What to produce. Carry over every entry exactly as written, though not the pictures it contains.

(Stored records)
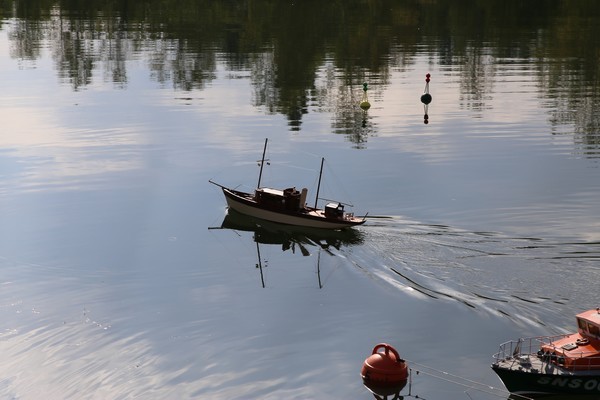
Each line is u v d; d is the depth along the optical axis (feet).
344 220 180.45
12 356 131.03
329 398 119.65
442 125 257.75
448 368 126.82
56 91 308.19
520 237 171.32
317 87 315.17
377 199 195.31
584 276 152.25
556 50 383.04
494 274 155.33
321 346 133.28
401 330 137.80
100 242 176.86
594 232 172.45
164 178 213.87
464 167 216.54
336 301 149.28
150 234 181.78
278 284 157.89
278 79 328.49
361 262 165.27
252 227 189.16
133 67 350.84
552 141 239.30
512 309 141.79
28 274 161.17
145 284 157.28
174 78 329.93
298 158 227.20
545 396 120.78
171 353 131.64
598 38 411.54
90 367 127.65
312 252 174.60
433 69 344.90
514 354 123.75
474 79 324.39
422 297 148.36
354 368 126.82
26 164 223.10
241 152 232.53
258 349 132.46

Response.
Each line is u v d; d is the depth along the optical axis (feet).
344 220 180.45
12 356 131.03
329 398 119.65
442 125 257.75
448 368 126.82
56 91 308.19
520 237 171.32
317 87 315.17
377 199 195.31
584 276 152.25
556 50 383.04
494 274 155.33
321 346 133.28
401 330 137.80
100 242 176.86
594 232 172.45
164 178 213.87
464 167 216.54
336 301 149.28
150 234 181.78
278 284 157.89
278 79 328.49
361 262 165.27
252 227 189.16
133 67 350.84
552 141 239.30
512 309 141.79
28 274 161.17
145 284 157.28
174 78 329.93
298 158 227.20
545 396 120.78
171 353 131.64
598 38 411.54
90 367 127.65
312 252 174.60
433 69 344.90
514 354 123.75
474 79 324.39
422 297 148.36
354 368 126.82
26 164 223.10
241 152 232.53
258 349 132.46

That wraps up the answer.